The concepts of actions and transformations in Apache Spark are not something we think about every day while using Spark, but occasionally it is good to know the distinction.

Table of Contents

  1. What is a transformation?
  2. What is an action?
  3. How to tell the difference

First of all, we may be asked that question during a job interview. It is a good question because it helps spot people who did not bother reading the documentation of the tool they are using. Fortunately, after reading this article, you will know the difference.

In addition to that, we may need to know the difference to explain why the code we are reviewing is too slow. For example, some data engineers have strange ideas like calculating counts in the middle of a Spark job to log the number of rows or store them as a metric. While a well-placed count may help to debug and tremendously speed up problem-solving, counting the number of rows in every other line of code is massive overkill. The difference between a transformation and an action helps us explain why doing it is a significant bottleneck.

What is a transformation?

A transformation is every Spark operation that returns a DataFrame, Dataset, or an RDD. When we build a chain of transformations, we add building blocks to the Spark job, but no data gets processed. That is possible because transformations are lazy executed. Spark will calculate the value when it is necessary.

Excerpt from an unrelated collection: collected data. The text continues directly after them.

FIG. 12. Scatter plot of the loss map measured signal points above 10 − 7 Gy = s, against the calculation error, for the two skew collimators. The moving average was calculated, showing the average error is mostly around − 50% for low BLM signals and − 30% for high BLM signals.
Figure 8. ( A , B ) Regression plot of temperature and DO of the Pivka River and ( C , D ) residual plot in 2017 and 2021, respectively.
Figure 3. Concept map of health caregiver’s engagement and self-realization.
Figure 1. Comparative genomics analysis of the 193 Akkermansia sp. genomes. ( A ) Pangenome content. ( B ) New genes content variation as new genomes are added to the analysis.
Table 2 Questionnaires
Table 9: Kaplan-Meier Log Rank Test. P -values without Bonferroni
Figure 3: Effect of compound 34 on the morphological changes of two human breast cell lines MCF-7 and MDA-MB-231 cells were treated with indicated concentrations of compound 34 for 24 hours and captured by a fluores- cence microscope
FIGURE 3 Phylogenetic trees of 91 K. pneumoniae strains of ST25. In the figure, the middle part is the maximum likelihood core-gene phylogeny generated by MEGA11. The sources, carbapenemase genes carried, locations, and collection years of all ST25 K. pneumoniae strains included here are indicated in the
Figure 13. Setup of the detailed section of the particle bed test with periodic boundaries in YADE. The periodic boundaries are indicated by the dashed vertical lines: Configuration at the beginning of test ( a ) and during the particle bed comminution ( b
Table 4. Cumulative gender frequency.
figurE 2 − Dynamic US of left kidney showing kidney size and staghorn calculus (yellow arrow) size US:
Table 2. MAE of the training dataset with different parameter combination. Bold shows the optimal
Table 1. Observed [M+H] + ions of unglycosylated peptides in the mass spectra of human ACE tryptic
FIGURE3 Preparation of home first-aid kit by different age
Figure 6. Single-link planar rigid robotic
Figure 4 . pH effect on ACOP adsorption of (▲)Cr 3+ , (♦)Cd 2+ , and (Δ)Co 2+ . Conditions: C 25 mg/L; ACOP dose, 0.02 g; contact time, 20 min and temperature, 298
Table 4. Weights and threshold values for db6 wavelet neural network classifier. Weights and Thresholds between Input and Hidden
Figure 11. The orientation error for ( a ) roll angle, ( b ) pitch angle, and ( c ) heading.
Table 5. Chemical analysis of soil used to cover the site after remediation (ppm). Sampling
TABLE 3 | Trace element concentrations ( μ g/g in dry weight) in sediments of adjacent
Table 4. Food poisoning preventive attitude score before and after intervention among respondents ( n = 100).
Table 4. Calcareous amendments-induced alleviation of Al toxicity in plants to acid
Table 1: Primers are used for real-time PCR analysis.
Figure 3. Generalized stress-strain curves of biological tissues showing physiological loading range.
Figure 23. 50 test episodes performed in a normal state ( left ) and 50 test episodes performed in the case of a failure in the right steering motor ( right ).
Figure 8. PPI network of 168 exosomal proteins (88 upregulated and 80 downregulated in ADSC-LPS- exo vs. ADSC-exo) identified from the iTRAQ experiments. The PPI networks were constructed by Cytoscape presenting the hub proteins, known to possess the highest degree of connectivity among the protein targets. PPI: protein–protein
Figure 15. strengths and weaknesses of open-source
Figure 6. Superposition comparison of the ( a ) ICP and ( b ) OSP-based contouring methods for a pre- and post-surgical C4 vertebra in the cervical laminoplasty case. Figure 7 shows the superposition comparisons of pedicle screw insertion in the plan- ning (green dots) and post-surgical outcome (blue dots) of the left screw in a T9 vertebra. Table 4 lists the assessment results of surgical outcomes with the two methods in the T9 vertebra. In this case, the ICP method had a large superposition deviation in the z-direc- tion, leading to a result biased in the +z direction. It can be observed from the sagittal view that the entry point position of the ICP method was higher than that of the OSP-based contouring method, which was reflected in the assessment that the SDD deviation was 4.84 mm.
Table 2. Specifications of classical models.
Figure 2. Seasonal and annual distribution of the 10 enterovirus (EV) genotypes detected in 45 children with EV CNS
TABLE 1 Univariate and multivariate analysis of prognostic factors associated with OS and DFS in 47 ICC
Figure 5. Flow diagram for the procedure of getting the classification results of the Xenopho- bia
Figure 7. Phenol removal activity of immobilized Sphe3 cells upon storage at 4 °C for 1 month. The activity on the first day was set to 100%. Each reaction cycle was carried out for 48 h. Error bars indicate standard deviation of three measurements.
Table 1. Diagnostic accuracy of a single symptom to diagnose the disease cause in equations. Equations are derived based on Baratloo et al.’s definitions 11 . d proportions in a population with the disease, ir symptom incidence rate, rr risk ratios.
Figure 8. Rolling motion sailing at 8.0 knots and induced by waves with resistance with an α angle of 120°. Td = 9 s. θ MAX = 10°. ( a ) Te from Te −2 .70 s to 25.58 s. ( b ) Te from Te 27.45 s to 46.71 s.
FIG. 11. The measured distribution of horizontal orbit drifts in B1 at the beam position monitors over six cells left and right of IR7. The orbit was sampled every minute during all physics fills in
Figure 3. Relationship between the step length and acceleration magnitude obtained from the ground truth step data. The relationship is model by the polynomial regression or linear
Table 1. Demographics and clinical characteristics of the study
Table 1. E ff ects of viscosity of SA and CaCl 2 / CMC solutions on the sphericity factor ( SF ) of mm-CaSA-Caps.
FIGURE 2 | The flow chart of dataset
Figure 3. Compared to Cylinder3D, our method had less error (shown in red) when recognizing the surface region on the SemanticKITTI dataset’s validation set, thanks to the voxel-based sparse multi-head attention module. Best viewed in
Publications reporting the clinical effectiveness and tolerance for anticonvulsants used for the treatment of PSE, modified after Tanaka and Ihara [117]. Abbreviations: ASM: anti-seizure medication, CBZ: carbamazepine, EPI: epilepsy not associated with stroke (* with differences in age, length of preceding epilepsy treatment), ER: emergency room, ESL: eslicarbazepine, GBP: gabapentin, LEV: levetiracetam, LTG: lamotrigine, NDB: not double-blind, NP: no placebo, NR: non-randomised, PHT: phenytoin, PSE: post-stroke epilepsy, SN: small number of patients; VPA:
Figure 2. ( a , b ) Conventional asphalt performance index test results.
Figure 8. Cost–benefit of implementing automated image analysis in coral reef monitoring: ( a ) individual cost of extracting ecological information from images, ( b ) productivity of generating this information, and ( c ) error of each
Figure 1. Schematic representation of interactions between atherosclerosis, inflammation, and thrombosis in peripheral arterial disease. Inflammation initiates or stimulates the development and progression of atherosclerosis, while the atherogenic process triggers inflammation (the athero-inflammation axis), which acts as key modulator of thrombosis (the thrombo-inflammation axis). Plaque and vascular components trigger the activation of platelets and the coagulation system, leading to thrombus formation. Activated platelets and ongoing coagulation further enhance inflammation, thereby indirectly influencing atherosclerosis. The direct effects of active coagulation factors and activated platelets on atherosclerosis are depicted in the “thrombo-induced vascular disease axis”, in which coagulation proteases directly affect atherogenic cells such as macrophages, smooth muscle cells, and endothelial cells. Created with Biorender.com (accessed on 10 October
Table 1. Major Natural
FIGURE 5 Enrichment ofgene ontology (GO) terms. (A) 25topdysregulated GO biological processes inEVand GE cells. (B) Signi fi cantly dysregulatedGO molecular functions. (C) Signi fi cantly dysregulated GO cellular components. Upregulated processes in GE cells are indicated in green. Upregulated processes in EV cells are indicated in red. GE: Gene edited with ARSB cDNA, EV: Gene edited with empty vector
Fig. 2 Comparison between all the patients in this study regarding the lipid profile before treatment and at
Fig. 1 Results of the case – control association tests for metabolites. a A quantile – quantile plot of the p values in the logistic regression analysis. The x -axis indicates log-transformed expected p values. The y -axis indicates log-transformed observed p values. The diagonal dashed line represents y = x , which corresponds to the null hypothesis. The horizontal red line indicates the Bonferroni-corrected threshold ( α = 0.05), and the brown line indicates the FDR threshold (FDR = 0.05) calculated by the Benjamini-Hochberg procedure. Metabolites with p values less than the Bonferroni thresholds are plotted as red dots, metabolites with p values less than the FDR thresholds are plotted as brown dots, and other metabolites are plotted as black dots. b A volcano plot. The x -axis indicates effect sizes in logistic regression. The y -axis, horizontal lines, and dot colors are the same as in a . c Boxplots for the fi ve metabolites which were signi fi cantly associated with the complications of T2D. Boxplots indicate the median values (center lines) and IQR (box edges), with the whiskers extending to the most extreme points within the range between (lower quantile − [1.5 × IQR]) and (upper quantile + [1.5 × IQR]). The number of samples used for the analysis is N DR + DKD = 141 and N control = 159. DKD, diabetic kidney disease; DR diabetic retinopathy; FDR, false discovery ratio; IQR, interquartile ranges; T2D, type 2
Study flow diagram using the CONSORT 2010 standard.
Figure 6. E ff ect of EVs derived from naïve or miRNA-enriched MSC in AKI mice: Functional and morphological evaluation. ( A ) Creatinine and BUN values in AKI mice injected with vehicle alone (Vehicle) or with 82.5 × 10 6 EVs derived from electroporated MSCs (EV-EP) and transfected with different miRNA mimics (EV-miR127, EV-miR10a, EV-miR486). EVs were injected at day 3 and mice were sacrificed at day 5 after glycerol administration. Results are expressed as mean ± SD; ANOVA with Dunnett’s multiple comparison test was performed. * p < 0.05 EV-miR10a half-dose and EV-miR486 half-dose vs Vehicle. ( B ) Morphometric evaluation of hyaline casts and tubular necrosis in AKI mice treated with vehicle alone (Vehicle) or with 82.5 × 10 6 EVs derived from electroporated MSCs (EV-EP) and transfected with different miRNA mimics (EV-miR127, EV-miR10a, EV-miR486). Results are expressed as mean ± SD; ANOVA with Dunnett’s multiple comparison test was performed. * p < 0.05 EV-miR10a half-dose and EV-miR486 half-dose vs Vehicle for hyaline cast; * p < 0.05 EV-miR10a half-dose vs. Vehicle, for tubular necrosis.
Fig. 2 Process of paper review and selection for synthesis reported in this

Of course, this also means that Spark needs to recompute the values when we re-use the same transformations. We can avoid that by using the persist or cache functions.

What is an action?

Actions, on the other hand, are not lazily executed. When we put an action in the code and Spark reaches that line of code when running the job, it will have to perform all of the transformations that lead to that action to produce a value.

Producing value is the key concept here. While transformations return one of the Spark data types, actions return a count of elements (for example, the count function), a list of them (collect, take, etc.), or store the data in external storage (write, saveAsTextFile, and others).

How to tell the difference

When we look at the Spark API, we can easily spot the difference between transformations and actions. If a function returns a DataFrame, Dataset, or RDD, it is a transformation. If it returns anything else or does not return a value at all (or returns Unit in the case of Scala API), it is an action.